A priori, se aplicam muitas das técnicas de proteção de dados locais, pois se muda apenas o local 
de armazenamento. Contudo, essas técnicas funcionarão somente nos casos em que os arquivos forem 
recuperados e decriptados pelo proprietário, já que ele é o único que tem a chave criptográfica de 
proteção. Se, porventura, for necessário compartilhar esses arquivos com outros usuários, deverão ser 
utilizadas técnicas adicionais de envelopamento seguro, que trazem os respectivos desafios de distribuição 
confiável de chaves e certificados, como já ocorre nos esquemas de PKI com uso de certificados de sigilo.
O usuário terá de indicar explicitamente os destinatários quando subir o arquivo, de forma análoga 
à utilização dessas técnicas na distribuição confidencial de e-mails e mensagens diversas.
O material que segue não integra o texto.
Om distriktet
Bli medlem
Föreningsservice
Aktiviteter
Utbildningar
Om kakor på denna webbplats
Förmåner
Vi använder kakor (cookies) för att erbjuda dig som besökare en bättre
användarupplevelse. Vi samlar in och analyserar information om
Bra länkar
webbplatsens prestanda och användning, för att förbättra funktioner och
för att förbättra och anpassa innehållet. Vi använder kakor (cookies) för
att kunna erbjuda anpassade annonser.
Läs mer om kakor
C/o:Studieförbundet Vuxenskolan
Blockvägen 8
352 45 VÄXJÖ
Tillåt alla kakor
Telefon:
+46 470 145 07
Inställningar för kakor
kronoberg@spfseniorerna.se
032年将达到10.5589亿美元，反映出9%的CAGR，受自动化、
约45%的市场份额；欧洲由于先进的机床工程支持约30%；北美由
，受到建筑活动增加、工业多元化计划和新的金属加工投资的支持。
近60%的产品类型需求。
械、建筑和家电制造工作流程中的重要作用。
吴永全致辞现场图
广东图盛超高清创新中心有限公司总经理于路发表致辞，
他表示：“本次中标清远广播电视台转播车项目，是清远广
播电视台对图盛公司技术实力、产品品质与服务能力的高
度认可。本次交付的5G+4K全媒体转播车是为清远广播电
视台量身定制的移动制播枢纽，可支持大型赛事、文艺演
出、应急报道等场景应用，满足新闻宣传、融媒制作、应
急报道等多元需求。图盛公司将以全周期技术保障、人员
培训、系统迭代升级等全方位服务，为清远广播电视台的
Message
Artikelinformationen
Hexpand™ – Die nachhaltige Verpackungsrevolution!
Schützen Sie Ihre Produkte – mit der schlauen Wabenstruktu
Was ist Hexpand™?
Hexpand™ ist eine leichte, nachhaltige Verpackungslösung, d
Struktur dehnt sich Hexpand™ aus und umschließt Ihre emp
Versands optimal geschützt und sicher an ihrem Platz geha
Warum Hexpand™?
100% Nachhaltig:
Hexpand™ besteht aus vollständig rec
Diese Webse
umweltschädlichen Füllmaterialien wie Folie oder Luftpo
Em ambas as 
situações, a confidencialidade é garantida, pois ocorre a encriptação das informações antes de serem 
enviadas e armazenadas na nuvem, e serão abertas somente ao serem recuperadas da nuvem.
Ainda há desafios significativos nesses dois pontos, pois qualquer descuido, invasão em nível de 
equipamento local, erro de programação ou falha de configuração poderá levar a um vazamento de dados. 
A criptografia de nada ajuda se a fuga de dados acontece antes do processamento criptográfico.